Code for paper "CoANE: Modeling Context Co-occurrence forAttributed Network Embedding". We provide the pytorch implement of the CoANE algorithm including Context Generation, Embedding learning for contexts and proximities preservation of two likelihoods for the attributed network embedding task.
networkx==2.2
tqdm==4.50.2
numpy==1.19.1
torch==1.6.0+cu101
scipy==1.5.0
scikit_learn==0.23.2
Each dataset contains 2 files which follow the format of Cora dataset: CITES and CONTENT.
1. cora.CITES: each line contains a edge relationship consisting of a head node, a space or tab and a tail node.
node_t_id node_h_id
node_t_id node_h_id
...
2. cora.feature: this file contain three parts, node_id, attributes and label.

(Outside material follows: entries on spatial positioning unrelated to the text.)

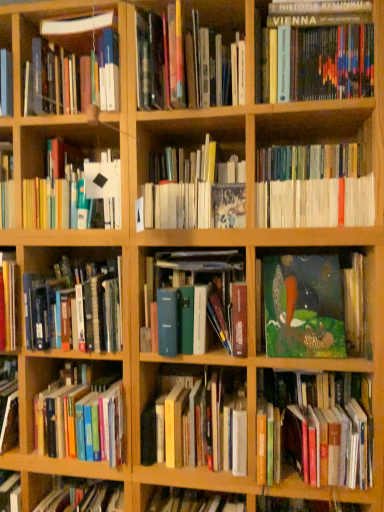
Question: Looking at their shapes, would you say blue hardcover book at center, the fourth book in the bottom-to-top sequence, is wider or thinner than hardcover book at center, positioned as the eleventh book in top-to-bottom order?

Choices:
 (A) thin
 (B) wide

Answer: (B)

Question: Is point (188, 292) positioned closer to the camera than point (147, 451)?

Choices:
 (A) farther
 (B) closer

Answer: (B)

Question: Considering the real-world distances, which object is closest to the white matte book at center, the 6th book when ordered from top to bottom?

Choices:
 (A) hardcover books at left, which is the 6th book in bottom-to-top order
 (B) hardcover book at upper center, which is the 1th book from top to bottom
 (C) hardcover books at lower left, which ranks as the 1th book in bottom-to-top order
 (D) hardcover book at upper right, which is the third book from top to bottom
 (E) white matte book at upper right, the fourth book in the top-to-bottom sequence

Answer: (E)

Question: Which object is the farthest from the white matte book at upper left, which appears as the eighth book when ordered from the bottom?

Choices:
 (A) blue hardcover book at center, which ranks as the ninth book in top-to-bottom order
 (B) hardcover books at left, placed as the seventh book when sorted from top to bottom
 (C) white matte book at center, the 6th book when ordered from top to bottom
 (D) hardcover books at lower left, which ranks as the twelfth book in top-to-bottom order
 (E) white matte book at upper right, which ranks as the ninth book in bottom-to-top order

Answer: (D)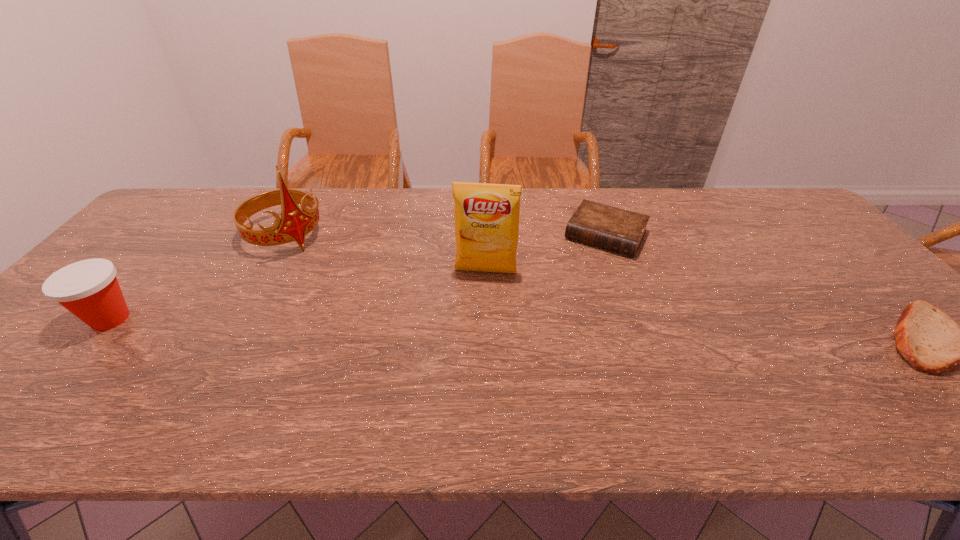
This screenshot has height=540, width=960. I want to click on Dixie cup, so click(x=89, y=289).

Locate an element on the screen. This screenshot has width=960, height=540. the leftmost object is located at coordinates (89, 289).

Where is `the fourth object from left to right`? The width and height of the screenshot is (960, 540). the fourth object from left to right is located at coordinates (611, 228).

Find the location of a particular element. diary is located at coordinates (611, 228).

What are the coordinates of `crisp (potato chip)` in the screenshot? It's located at (486, 215).

You are a GUI agent. You are given a task and a screenshot of the screen. Output one action in this format:
    pyautogui.click(x=<x>, y=<y>)
    Task: Click on the third nearest object
    
    Given the screenshot: What is the action you would take?
    pyautogui.click(x=486, y=215)

Locate an element on the screen. The height and width of the screenshot is (540, 960). the second object from left to right is located at coordinates pyautogui.click(x=294, y=224).

The width and height of the screenshot is (960, 540). In order to click on free space located on the back of the leftmost object in this screenshot , I will do [x=142, y=282].

Locate an element on the screen. The height and width of the screenshot is (540, 960). vacant region located on the spine side of the second shortest object is located at coordinates (586, 269).

At what (x,y) coordinates should I click in order to perform the action: click on free space located 0.110m on the spine side of the second shortest object. Please return your answer as a coordinate pair (x, y). This screenshot has height=540, width=960. Looking at the image, I should click on (579, 279).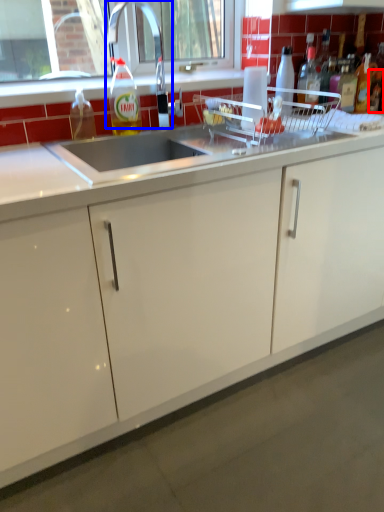
Question: Which point is further to the camera, bottle (highlighted by a red box) or faucet (highlighted by a blue box)?

Choices:
 (A) bottle
 (B) faucet

Answer: (A)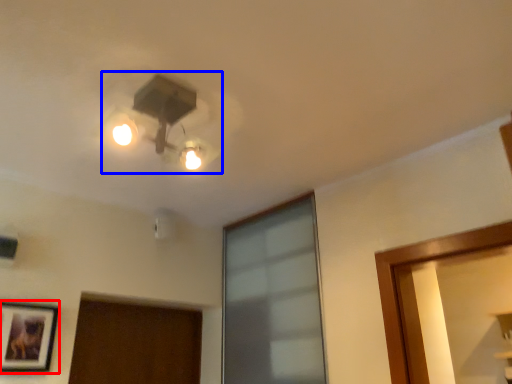
Question: Which object appears closest to the camera in this image, picture frame (highlighted by a red box) or lamp (highlighted by a blue box)?

Choices:
 (A) picture frame
 (B) lamp

Answer: (B)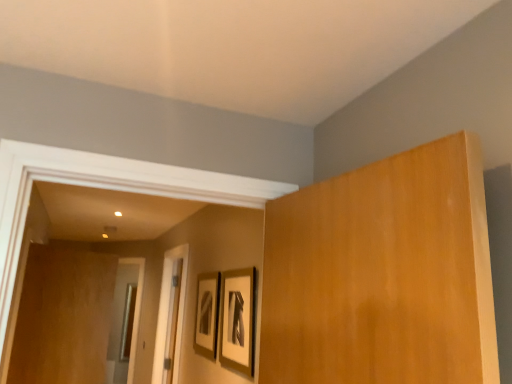
At what (x,y) coordinates should I click in order to perform the action: click on matte black picture frame at center, positioned as the 1th picture frame in front-to-back order. Please return your answer as a coordinate pair (x, y). The height and width of the screenshot is (384, 512). Looking at the image, I should click on (239, 319).

Consider the image. Which object is thinner, brown wood door at left or matte black picture frame at center, the 2th picture frame when ordered from back to front?

Thinner between the two is matte black picture frame at center, the 2th picture frame when ordered from back to front.

Would you say brown wood door at left contains matte black picture frame at center, which is the first picture frame from right to left?

No, matte black picture frame at center, which is the first picture frame from right to left, is located outside of brown wood door at left.

Is brown wood door at left far away from matte black picture frame at center, positioned as the 1th picture frame in front-to-back order?

brown wood door at left is far away from matte black picture frame at center, positioned as the 1th picture frame in front-to-back order.

Between point (63, 331) and point (195, 340), which one is positioned in front?

The point (195, 340) is in front.

Are brown wood door at left and matte black picture frame at center, marked as the 2th picture frame in a front-to-back arrangement, far apart?

Yes, brown wood door at left is far from matte black picture frame at center, marked as the 2th picture frame in a front-to-back arrangement.

What's the angular difference between brown wood door at left and matte black picture frame at center, marked as the 2th picture frame in a front-to-back arrangement,'s facing directions?

92.1 degrees separate the facing orientations of brown wood door at left and matte black picture frame at center, marked as the 2th picture frame in a front-to-back arrangement.

Is brown wood door at left taller or shorter than matte black picture frame at center, the first picture frame in the left-to-right sequence?

Clearly, brown wood door at left is taller compared to matte black picture frame at center, the first picture frame in the left-to-right sequence.

How different are the orientations of matte black picture frame at center, the 2th picture frame when ordered from right to left, and brown wood door at left in degrees?

There is a 92.1-degree angle between the facing directions of matte black picture frame at center, the 2th picture frame when ordered from right to left, and brown wood door at left.

From the image's perspective, is matte black picture frame at center, the 2th picture frame when ordered from right to left, located beneath brown wood door at left?

Actually, matte black picture frame at center, the 2th picture frame when ordered from right to left, appears above brown wood door at left in the image.

Is matte black picture frame at center, the first picture frame viewed from the back, further to camera compared to brown wood door at left?

No.

From a real-world perspective, which is physically below, matte black picture frame at center, marked as the 2th picture frame in a front-to-back arrangement, or brown wood door at left?

brown wood door at left.

Who is shorter, matte black picture frame at center, the 2th picture frame when ordered from back to front, or brown wood door at left?

With less height is matte black picture frame at center, the 2th picture frame when ordered from back to front.

Does matte black picture frame at center, positioned as the 1th picture frame in front-to-back order, have a lesser width compared to brown wood door at left?

Yes.

Considering the positions of objects matte black picture frame at center, positioned as the 1th picture frame in front-to-back order, and brown wood door at left in the image provided, who is more to the right, matte black picture frame at center, positioned as the 1th picture frame in front-to-back order, or brown wood door at left?

From the viewer's perspective, matte black picture frame at center, positioned as the 1th picture frame in front-to-back order, appears more on the right side.

Is matte black picture frame at center, the second picture frame viewed from the left, behind brown wood door at left?

No, it is in front of brown wood door at left.

Considering the relative positions of matte black picture frame at center, marked as the 2th picture frame in a front-to-back arrangement, and matte black picture frame at center, the 2th picture frame when ordered from back to front, in the image provided, is matte black picture frame at center, marked as the 2th picture frame in a front-to-back arrangement, in front of matte black picture frame at center, the 2th picture frame when ordered from back to front,?

No, the depth of matte black picture frame at center, marked as the 2th picture frame in a front-to-back arrangement, is greater than that of matte black picture frame at center, the 2th picture frame when ordered from back to front.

Each line recorded by the following format:
node_id_1 feature_1 feature_2 ... feature_n label
node_id_2 feature_1 feature_2 ... feature_n label
...
If the argument '--save' is True, the embbedding matrix would be saved in the dictionary variable named "PAR_emb" with key 'embeddings':
embbedding matrix: node_number by embedding_dimension (in ascending order of node id)
Each line is as follows (id term is not included):
(node_id_1) dim_1, dim_2, ... dim_d'
(node_id_2) dim_1, dim_2, ... dim_d'
To quickly run CoANE with default setting, execute the following command for link prediction evaluation for Cora Data:
python main_CoANE.py
or (for top-k version)
python main_CoANE_topk.py
Check hyperparameters of CoANE:
--data_dir Directory of Datasets folder
--dataset Name of Datasets folder
--device Training run on gpu("cuda") or cpu("cpu")
--verbose Print log
--Split If data is needed to split
--dircted If network is directed
--window_hsize Size of half of window(context)
--emb_dim Dimension of embedding
--num_epochs Training epoch
--num_Vbatch Number of nodes for each training epoch
--num_negative Number of negative sampling nodes
--seed Seed for any random function
--num_walks Number of repeating sentence
--p RandomWalk: biased parameter of node2vec (wide)
--q RandomWalk: biased parameter of node2vec (deep)
--walk_length RandomWalk: Length of sentence
--contoller Parameter of contoller of negative sampling
--val_frac Split val data ratio
--test_frac Split test data ratio
--subsample_rate Subsample rate